The need to address addiction early

Counterfeit Oxycodone containing fentanyl. The blue color with embossed “A 215” are meant to mimic prescription Oxycodone. Courtesy phot

Lethal dose: Fentanyl masquerading as common prescription drugs, Part 2

COLORADO — Fentanyl has taken center stage in Colorado, as the Northern Colorado Drug Task Force (NCDTF) recently reported eight fatal overdoses over a two-week time period due to Fentanyl-laced tablets, Dr. Hunter Kennedy, Executive Director of Footprints to Recovery stated recently.  
Fentanyl is 40 to 50 times stronger than street-level heroin and up to 100 times stronger than morphine. It is the most potent member of the opiate family, and Kennedy fears that Colorado is on the verge of experiencing a fentanyl epidemic.

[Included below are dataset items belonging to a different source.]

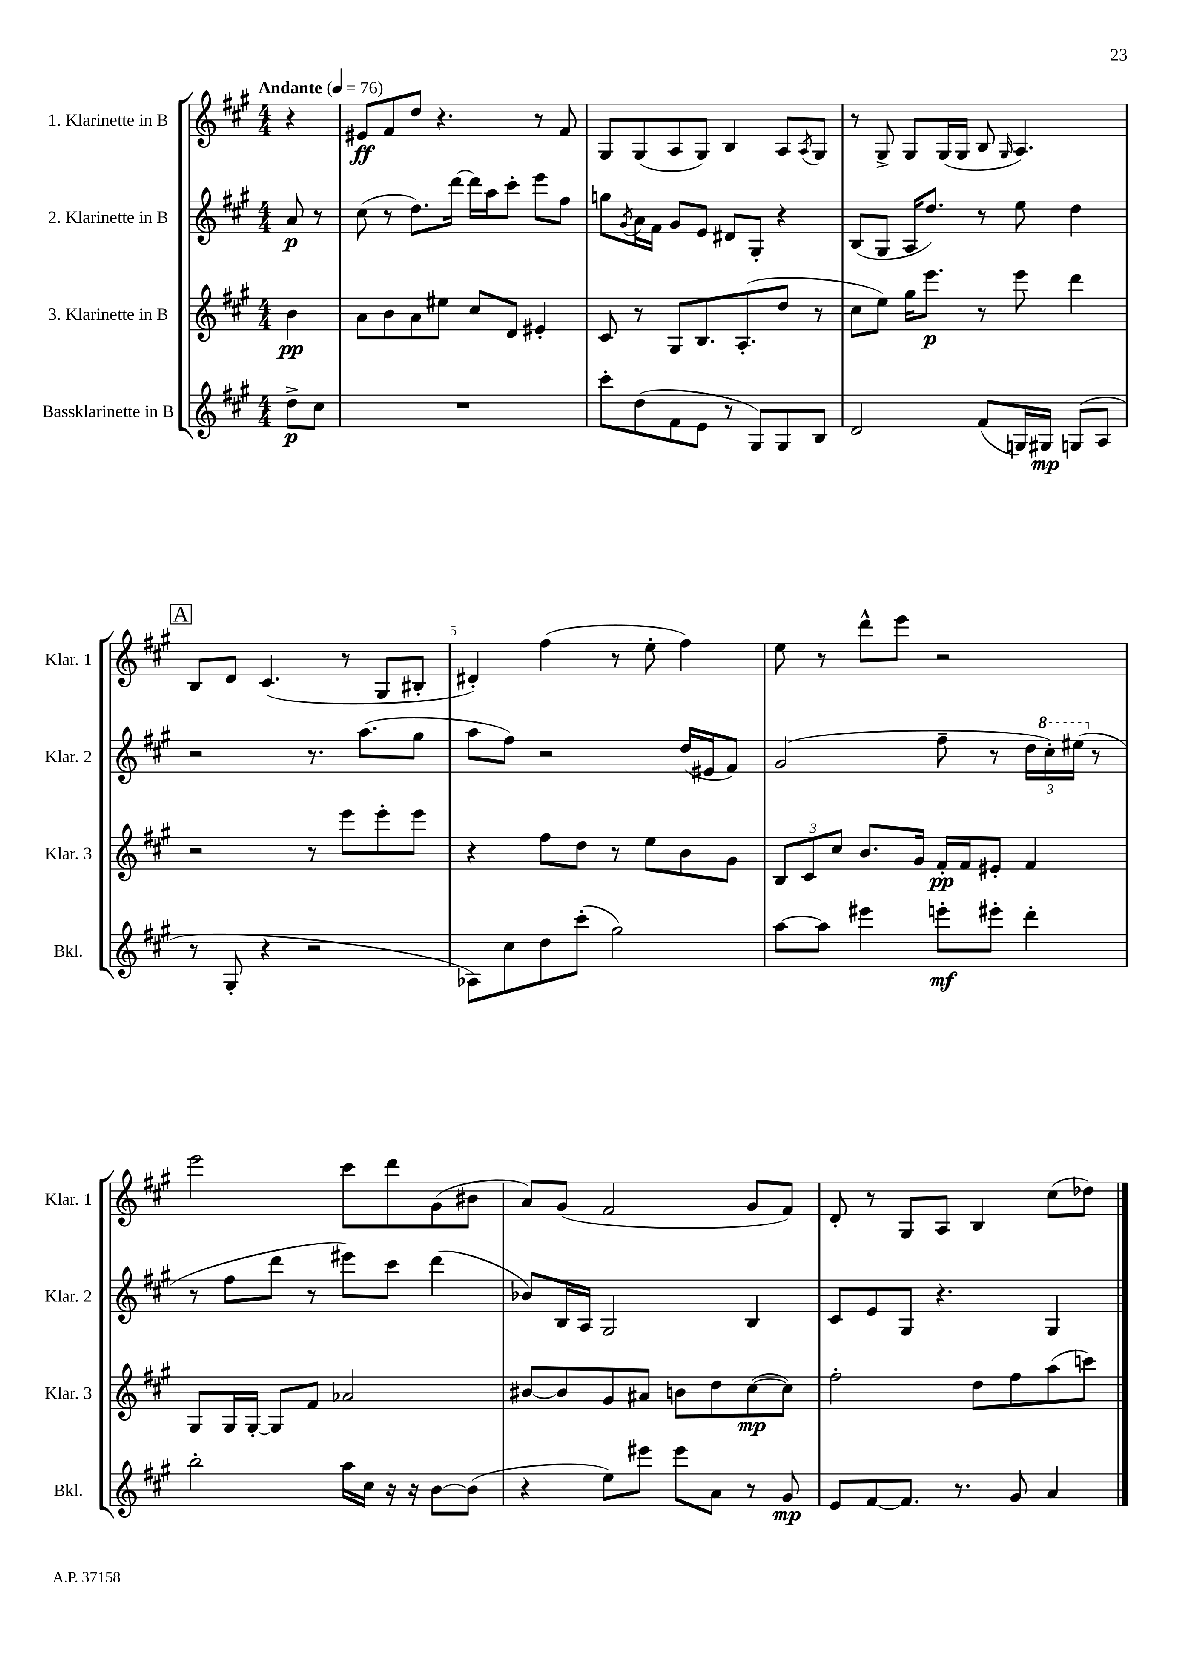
<<
\new StaffGroup <<
\new Staff = "s0" \with { instrumentName = "1. Klarinette in B" shortInstrumentName = "Klar. 1" } {
    \clef treble \key a \major \numericTimeSignature \time 4/4 \partial 4 \tempo "Andante" 4 = 76
    r4 |
    eis'8\ff fis'8 d''8 r4. r8 fis'8 |
    gis8 gis8( a8 gis8) b4 a8 \acciaccatura { a8 } gis8 |
    r8 gis8-> gis8 gis16( gis16 b8 \grace { gis16 } a4.) |
    \mark \markup { \box "A" } b8 d'8 cis'4.( r8 gis8 bis8-. |
    dis'4-.) fis''4( r8 e''8-. fis''4) |
    e''8 r8 d'''8-^ e'''8 r2 |
    e'''2 cis'''8 d'''8 gis'8( bis'8 |
    a'8) gis'8( fis'2 gis'8 fis'8) |
    d'8-. r8 gis8 a8 b4 cis''8( des''8) \bar "|." |
}
\new Staff = "s1" \with { instrumentName = "2. Klarinette in B" shortInstrumentName = "Klar. 2" } {
    \clef treble \key a \major \numericTimeSignature \time 4/4 \partial 4
    a'8\p r8 |
    cis''8( r8 d''8.) d'''16~ d'''16 a''16 cis'''8-. e'''8 fis''8 |
    g''8 \acciaccatura { gis'8 } a'16 fis'16 gis'8 e'8 dis'8 gis8-. r4 |
    b8( gis8 a16 d''8.) r8 e''8 d''4 |
    \mark \markup { \box "A" } r2 r8. a''8.( gis''8 |
    a''8 fis''8) r2 d''16( eis'16 fis'8) |
    gis'2( fis''8-- r8 \tuplet 3/2 { d''16 \ottava #1 cis'''16-.) eis'''16( \ottava #0 } r8 |
    r8 fis''8 d'''8 r8 eis'''8) cis'''8 d'''4( |
    bes'8) b16 a16 gis2 b4 |
    cis'8 e'8 gis8 r4. gis4 \bar "|." |
}
\new Staff = "s2" \with { instrumentName = "3. Klarinette in B" shortInstrumentName = "Klar. 3" } {
    \clef treble \key a \major \numericTimeSignature \time 4/4 \partial 4
    b'4\pp |
    a'8 b'8 a'8 eis''8 cis''8 d'8 eis'4-. |
    cis'8 r8 gis8 b8. a8.-.( d''8 r8 |
    cis''8 e''8) gis''16 e'''8.\p r8 e'''8 d'''4 |
    \mark \markup { \box "A" } r2 r8 e'''8 e'''8-. e'''8 |
    r4 fis''8 d''8 r8 e''8 b'8 gis'8 |
    \tuplet 3/2 { b8 cis'8 cis''8 } b'8. gis'16 fis'16-.\pp fis'16 eis'8-. fis'4 |
    gis8 gis16 gis16~-. gis8 fis'8 aes'2 |
    bis'8~ bis'8 gis'8 ais'8 b'8 d''8 cis''8~\mp( cis''8) |
    fis''2-. d''8 fis''8 a''8( c'''8) \bar "|." |
}
\new Staff = "s3" \with { instrumentName = "Bassklarinette in B" shortInstrumentName = "Bkl." } {
    \clef treble \key a \major \numericTimeSignature \time 4/4 \partial 4
    d''8->\p cis''8 |
    R1 |
    cis'''8-. d''8( fis'8 e'8 r8 gis8) gis8 b8 |
    d'2 fis'8( g16) gis16\mp g8( a8 |
    \mark \markup { \box "A" } r8 gis8-. r4 r2 |
    aes8) cis''8 d''8 cis'''8-.( gis''2) |
    a''8~ a''8 eis'''4 e'''8-.\mf eis'''8-. d'''4-. |
    b''2-. a''16 cis''16 r16 r16 b'8~ b'8( |
    r4 e''8) eis'''8 eis'''8 a'8 r8 gis'8\mp |
    e'8 fis'8~ fis'8. r8. gis'8 a'4 \bar "|." |
}
>>
>>
\layout { \context { \Score \override BarNumber.break-visibility = ##(#f #t #t) barNumberVisibility = #(every-nth-bar-number-visible 5) } }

His solution is multi-faceted individual treatment offered at his drug and alcohol treatment center in Centennial.
Footprints to Recovery is a nationwide collection of drug and alcohol treatment facilities that also specialize in the treatment of co-occurring mental health disorders. Other centers are located in Illinois and New Jersey.
Statistics furnished by Kennedy show that more than six percent of the American population over the age of 11 misused a prescription drug in 2017, (National Institute on Drug Abuse, NIDA). The top classes of drugs misused include stimulants, opioids, and central nervous system depressant drugs, such as hypnotics, sedatives, and tranquilizers, NIDA further explains.
Kennedy’s Centennial center offers a variety of program options that address each individual’s specific needs. This integrated and individualized approach to treatment allows clients to begin their recovery with a fully customized treatment plan.
“At Footprints to Recovery we provide personalized care to address substance use and the co-occurrence of mental health,” Kennedy commented last month. “Our care model places an emphasis on the mindful integration of traditional therapy, evidenced-based practice, and complementary approaches which aim to restore the balance and well-being of the whole person — mind, body, brain and spirit.”
After fighting the “drug war” beginning in the 1970s, Kennedy notes, “We didn’t win the war. Doctors and pharmacies created the problem and now they are cracking down on over-prescribing, so people are turning to the streets.”
People come to his clinic, he says, who had no intention of ever becoming addicts. Addiction often is genetic and runs in families, he observed. With a genetically based addiction problem, “The addict has no stop sign — they are not able to put on the brakes.” Use happens more frequently and the body and brain become more and more dependent. As the disease progresses, it actually changes body and brain chemistry.
“The individual gives control to another entity called the addict which feeds the addiction,” Kennedy explained. “Addiction is all it cares about. When the addict is in control it’s not the person making the decisions. How many people are hiding and going through this?”
He described the process many addicts go through in recovery as follows: After one month, they are getting better. After three months they feel better still, but it takes the brain a year at least to heal. Within that year the addict is walking a fine line of danger, and they begin to feel cocky. So they think they can use. It often takes three or four attempts at rehabilitation or more before they understand they can never use drugs again.
Kennedy emphasized the need to start addiction treatment early, before it spirals out of control. The following is taken from his website at
“I spent four or five years in private practice doing marriage and family therapy. And the thing I can tell you is that the problem was people always came to me when it was too late. Once you get to the point where you hate each other, it’s going to be really hard to save the marriage where if you come in when you first start having problems, it’s going to be really easy. That’s kind of the story with addiction.
“If you come in early when you are dealing with substance [abuse] and addiction, or if you’re willing to get educated on how this is a progressive disease and how it takes over more and more and more and more of your body, mind and your soul, and that’s what it does. I mean, it is a virus that grows inside of you until it owns you.
“And usually when people hit rock bottom, it’s when that disease has fully taken over and they’ve lost their job and their marriage and their family and their homes, and they’re broke. Their life is just in shambles. And then of course you have to rebuild that.
“And so my plea to people is recognize when you’re having these problems and when you have an addiction. When this is going on, don’t wait until you hit rock bottom, but instead recognize this is where it goes. You can ask any addict, you can ask any alcoholic, you go to a meeting and you’ll find a room full of people that have found that bottom and said, “I’ve got to stop. I’ve got to change this.”
“You can change it — and my advice is change it early and avoid many, many, many of the pains and throes in the agony that you’re going to go through. It’s just a matter of when. So that would be my advice to those people and you can do it — the sooner the better.”